[Data for this task]:
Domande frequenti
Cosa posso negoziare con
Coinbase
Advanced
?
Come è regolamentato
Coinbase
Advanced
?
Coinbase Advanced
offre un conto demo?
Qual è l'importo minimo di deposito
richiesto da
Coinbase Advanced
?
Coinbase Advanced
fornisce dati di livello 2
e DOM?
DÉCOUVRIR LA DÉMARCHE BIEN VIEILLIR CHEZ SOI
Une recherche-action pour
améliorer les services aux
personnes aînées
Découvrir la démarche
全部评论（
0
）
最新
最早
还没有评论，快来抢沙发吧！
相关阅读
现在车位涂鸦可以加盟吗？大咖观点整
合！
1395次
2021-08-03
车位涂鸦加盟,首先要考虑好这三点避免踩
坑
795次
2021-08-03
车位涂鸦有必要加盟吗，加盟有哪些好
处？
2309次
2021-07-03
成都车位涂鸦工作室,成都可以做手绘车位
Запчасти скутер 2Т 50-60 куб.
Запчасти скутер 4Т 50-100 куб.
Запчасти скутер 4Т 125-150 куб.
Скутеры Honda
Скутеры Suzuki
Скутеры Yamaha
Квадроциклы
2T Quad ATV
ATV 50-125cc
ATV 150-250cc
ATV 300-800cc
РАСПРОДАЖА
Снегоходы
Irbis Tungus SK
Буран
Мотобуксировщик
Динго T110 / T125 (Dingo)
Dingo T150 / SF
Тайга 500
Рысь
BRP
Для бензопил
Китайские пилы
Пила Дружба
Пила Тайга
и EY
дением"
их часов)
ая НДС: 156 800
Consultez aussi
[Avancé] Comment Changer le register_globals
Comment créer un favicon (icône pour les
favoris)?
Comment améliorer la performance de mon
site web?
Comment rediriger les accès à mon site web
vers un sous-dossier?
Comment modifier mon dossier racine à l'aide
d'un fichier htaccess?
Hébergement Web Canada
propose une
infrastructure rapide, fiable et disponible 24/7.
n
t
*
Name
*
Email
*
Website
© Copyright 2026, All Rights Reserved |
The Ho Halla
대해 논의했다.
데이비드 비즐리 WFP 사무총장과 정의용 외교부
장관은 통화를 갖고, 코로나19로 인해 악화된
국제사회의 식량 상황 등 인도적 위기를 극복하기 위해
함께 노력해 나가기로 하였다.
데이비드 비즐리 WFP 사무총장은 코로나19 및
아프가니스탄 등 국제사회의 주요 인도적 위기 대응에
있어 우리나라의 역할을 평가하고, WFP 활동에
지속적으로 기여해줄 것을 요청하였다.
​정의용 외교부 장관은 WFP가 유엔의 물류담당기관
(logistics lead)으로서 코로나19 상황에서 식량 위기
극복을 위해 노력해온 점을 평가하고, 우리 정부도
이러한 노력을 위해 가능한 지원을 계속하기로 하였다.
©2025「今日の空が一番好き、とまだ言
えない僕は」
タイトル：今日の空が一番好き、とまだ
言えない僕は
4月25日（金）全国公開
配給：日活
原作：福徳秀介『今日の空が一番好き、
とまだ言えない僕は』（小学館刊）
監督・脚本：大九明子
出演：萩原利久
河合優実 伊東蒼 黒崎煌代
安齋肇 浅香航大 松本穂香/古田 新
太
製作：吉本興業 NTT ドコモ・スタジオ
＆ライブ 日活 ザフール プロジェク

[Task objective]: Please give the rows again from the first one through the line that contains "Мотобуксировщик", changing "Coinbase" to "Kraken" and leaving everything else unchanged.

[Result of the task]:
Domande frequenti
Cosa posso negoziare con
Kraken
Advanced
?
Come è regolamentato
Kraken
Advanced
?
Kraken Advanced
offre un conto demo?
Qual è l'importo minimo di deposito
richiesto da
Kraken Advanced
?
Kraken Advanced
fornisce dati di livello 2
e DOM?
DÉCOUVRIR LA DÉMARCHE BIEN VIEILLIR CHEZ SOI
Une recherche-action pour
améliorer les services aux
personnes aînées
Découvrir la démarche
全部评论（
0
）
最新
最早
还没有评论，快来抢沙发吧！
相关阅读
现在车位涂鸦可以加盟吗？大咖观点整
合！
1395次
2021-08-03
车位涂鸦加盟,首先要考虑好这三点避免踩
坑
795次
2021-08-03
车位涂鸦有必要加盟吗，加盟有哪些好
处？
2309次
2021-07-03
成都车位涂鸦工作室,成都可以做手绘车位
Запчасти скутер 2Т 50-60 куб.
Запчасти скутер 4Т 50-100 куб.
Запчасти скутер 4Т 125-150 куб.
Скутеры Honda
Скутеры Suzuki
Скутеры Yamaha
Квадроциклы
2T Quad ATV
ATV 50-125cc
ATV 150-250cc
ATV 300-800cc
РАСПРОДАЖА
Снегоходы
Irbis Tungus SK
Буран
Мотобуксировщик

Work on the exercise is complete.